### TRAVAIL DEMANDÉ
A. Mettez à jour, s'il vous plaît, le passage du texte sur le riz hybride qui va de « Des défis relevés » jusqu'à « cycle de culture. » inclus, en remplaçant « semences » par « graines ».
B. Prolongez le texte sur le riz hybride au-delà de sa dernière phrase.

Le Chef de Service Mouvement Associatif à la SRDI, Ingénieur Agronome Euphrem Ndikumana abonde dans le même sens : « Nous enregistrons des avantages et nous constatons que la production va augmenter ce qui pourra nous permettre de produire non seulement pour la localité mais aussi pour tout le pays,…la région. ». Notons que les chiffres montrent que la production du champ d’expérimentation s’élève à 10,5 tonnes au moment où la production du riz local n’avait jamais dépassé 6,9 tonnes au maximum. 

Le Directeur Général de la SRDI indique qu’avant  même de démarrer le projet d’expérimentation du riz hybride, des ingénieurs agronomes de la société dont il est le Directeur Général  se rendaient en Chine pour se perfectionner  en matière de la production du riz en général. «  Quatre ingénieurs agronomes de la SRDI sont déjà partis en Chine. Moi-même, j’y suis allé à deux reprises. Les techniques apprises nous aident beaucoup à améliorer nos prestations », fait-il savoir.

Le Chef de Service Mouvement Associatif, lui, indique que le champ d’expérimentation aide aussi la SRDI à bien encadrer les stagiaires. «  Les stagiaires venant de la faculté d’Agronomie à l’Université du Burundi et ceux de l’Institut des Techniques Agricoles du Burundi (ITAB) ont été encadrés à base de ce champ. Ils pourront aller former les autres partout où ils iront ce qui pourra avoir des effets positifs sur tout le territoire national », indique-t-il. 

Des défis relevés auprès des consommateurs du riz et des experts agricoles

La dissémination du riz hybride pourra être ralentie par  les prix des semences. En effet, le prix d’un kilogramme de semences a été fixé à 5 dollars (environs 8600 Francs burundais). Cela suppose un certain capital financier pour les producteurs qui auront de grandes superficies à exploiter au moment où les riziculteurs devront acheter des semences à chaque cycle de culture.

### DONNÉES ENREGISTRÉES
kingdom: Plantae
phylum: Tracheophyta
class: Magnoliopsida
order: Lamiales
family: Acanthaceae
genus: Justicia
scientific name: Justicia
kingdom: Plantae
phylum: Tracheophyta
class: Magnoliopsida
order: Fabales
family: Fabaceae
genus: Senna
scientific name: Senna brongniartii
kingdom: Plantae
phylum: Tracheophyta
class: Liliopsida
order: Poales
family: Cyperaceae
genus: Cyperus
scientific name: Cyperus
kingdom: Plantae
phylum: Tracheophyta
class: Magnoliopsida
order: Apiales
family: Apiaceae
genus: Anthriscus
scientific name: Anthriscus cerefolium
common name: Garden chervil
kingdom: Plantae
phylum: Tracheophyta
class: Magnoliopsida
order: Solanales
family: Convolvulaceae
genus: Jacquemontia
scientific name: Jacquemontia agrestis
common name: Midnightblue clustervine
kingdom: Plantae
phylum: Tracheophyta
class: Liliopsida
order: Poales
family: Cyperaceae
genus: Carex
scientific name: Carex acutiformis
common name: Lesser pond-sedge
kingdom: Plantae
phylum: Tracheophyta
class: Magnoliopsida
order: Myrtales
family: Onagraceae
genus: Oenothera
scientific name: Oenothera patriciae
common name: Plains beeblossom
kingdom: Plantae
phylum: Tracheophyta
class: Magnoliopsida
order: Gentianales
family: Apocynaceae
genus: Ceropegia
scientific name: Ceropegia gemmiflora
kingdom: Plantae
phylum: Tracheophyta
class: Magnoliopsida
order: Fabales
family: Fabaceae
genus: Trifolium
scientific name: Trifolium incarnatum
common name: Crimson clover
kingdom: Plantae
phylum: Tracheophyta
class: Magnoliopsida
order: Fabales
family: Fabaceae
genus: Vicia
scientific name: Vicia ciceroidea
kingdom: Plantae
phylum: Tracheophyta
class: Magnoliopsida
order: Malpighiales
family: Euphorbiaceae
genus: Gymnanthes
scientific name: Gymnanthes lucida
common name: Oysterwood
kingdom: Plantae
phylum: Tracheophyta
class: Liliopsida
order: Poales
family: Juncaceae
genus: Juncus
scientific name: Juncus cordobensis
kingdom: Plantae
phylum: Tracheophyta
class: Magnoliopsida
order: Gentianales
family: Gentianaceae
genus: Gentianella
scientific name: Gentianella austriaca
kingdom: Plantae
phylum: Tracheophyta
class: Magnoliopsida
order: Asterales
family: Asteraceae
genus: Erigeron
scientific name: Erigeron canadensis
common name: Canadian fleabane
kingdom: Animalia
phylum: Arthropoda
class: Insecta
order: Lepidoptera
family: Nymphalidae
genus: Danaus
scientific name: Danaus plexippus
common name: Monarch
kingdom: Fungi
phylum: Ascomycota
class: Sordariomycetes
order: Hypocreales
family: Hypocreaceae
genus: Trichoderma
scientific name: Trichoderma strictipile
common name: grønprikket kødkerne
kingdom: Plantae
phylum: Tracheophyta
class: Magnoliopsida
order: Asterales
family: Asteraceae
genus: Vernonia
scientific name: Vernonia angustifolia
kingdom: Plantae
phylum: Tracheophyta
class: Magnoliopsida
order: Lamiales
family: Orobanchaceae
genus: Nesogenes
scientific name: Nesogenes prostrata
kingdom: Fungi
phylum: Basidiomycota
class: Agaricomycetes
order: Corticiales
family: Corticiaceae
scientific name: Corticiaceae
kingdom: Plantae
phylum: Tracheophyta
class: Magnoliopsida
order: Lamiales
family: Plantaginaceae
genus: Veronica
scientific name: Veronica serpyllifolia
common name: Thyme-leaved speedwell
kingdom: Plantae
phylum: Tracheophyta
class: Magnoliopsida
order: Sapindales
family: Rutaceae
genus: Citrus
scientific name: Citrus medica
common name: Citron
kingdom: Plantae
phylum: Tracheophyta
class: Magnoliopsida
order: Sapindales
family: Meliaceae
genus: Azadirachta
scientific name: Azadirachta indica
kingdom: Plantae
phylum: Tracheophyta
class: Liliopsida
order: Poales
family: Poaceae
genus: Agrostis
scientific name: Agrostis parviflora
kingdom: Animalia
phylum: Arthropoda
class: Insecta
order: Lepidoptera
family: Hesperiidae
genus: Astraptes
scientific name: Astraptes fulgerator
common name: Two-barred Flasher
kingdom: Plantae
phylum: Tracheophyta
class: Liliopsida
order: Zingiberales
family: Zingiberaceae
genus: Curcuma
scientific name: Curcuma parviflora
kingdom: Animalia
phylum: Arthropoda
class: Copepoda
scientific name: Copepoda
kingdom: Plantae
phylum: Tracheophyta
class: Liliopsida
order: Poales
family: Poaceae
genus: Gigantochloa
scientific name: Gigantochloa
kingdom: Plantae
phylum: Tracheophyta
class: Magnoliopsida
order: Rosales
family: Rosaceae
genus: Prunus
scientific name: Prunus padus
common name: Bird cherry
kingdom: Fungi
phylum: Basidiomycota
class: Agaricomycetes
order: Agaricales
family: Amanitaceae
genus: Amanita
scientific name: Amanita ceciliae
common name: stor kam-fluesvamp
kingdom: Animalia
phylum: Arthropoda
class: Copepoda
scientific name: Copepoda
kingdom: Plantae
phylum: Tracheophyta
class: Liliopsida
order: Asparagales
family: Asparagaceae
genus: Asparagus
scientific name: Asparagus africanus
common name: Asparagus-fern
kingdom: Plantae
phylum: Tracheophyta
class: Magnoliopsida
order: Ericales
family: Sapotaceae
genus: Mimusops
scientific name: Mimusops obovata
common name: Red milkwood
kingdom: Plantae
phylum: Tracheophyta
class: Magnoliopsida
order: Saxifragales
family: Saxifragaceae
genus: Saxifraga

### RÉPONSES
A.
Des défis relevés auprès des consommateurs du riz et des experts agricoles

La dissémination du riz hybride pourra être ralentie par  les prix des graines. En effet, le prix d’un kilogramme de graines a été fixé à 5 dollars (environs 8600 Francs burundais). Cela suppose un certain capital financier pour les producteurs qui auront de grandes superficies à exploiter au moment où les riziculteurs devront acheter des graines à chaque cycle de culture.

B.
Des sources concordantes indiquent que le riz hybride exige un suivi particulier et régulier. Le souci des riziculteurs est d’accompagner le projet de multiplication du riz par un nombre suffisants d’encadreurs agricoles qui pourront aider les producteurs. La disponibilité des pesticides a été également évoquée par les riziculteurs. C’est pourquoi ils ont l’espoir que le projet pourra s’étendre sur la fourniture de pesticides aux agriculteurs afin de garantir une production suffisante dans la mesure où les conditions météorologiques extrêmes peuvent amener des maladies au riz. Des intrants sont également nécessaires pour augmenter la fertilité du sol surtout que le riz hybride dépend essentiellement des engrais.

Du plaidoyer

Le souhait de Térence Nobus Butoyi, Directeur Général de la SRDI ainsi que celui du président du regroupement des riziculteurs, Sinzumusi Edouard, est que la semence du riz hybride soit produite au Burundi pour permettre une  production à grande échelle.

« Lors de nos stages en Chine, nous avons demandé à ce que les semences du riz hybride soient produites localement. Nous réitérons cette demande dans nos différents contacts  et entretiens avec l’Ambassade de Chine au Burundi », indique le Directeur Général de la SRDI.

La même autorité ajoute : « Nous aimerions que la Chine nous aide à mécaniser l’agriculture car nous utilisons la main et ces conditions ne nous permettent pas de produire suffisamment ».

Lors de notre investigation,  nous avons réalisé que certaines idées convergent en demandant à la Chine de fournir des engins adaptés et efficaces pour le désensablement des canaux d’irrigation  afin d’avoir une quantité d’eau suffisante pour les champs. En effet, à en croire le Directeur Général de la SRDI, seulement 10% de la quantité d’eau disponible sont utilisées car les rivières Muzazi, Gikoma, Mpanda et  Musenyi utilsées dans l’irrigation de plusieurs milliers d’hectares sont fréquemment ensablées.

Compte tenu de la volonté des autorités de la Société Régionale du Développement de l’Imbo (SRDI) d’augmenter la production agricole en matière de riz, une attention particulière serait d’évaluer la capacité d’adaptation du riz hybride à différents environnements. Sa capacité de résister aux maladies et aux insectes pourrait également être évaluée afin de prendre à suffisance des mesures de prévention et garantir ainsi une bonne récolte.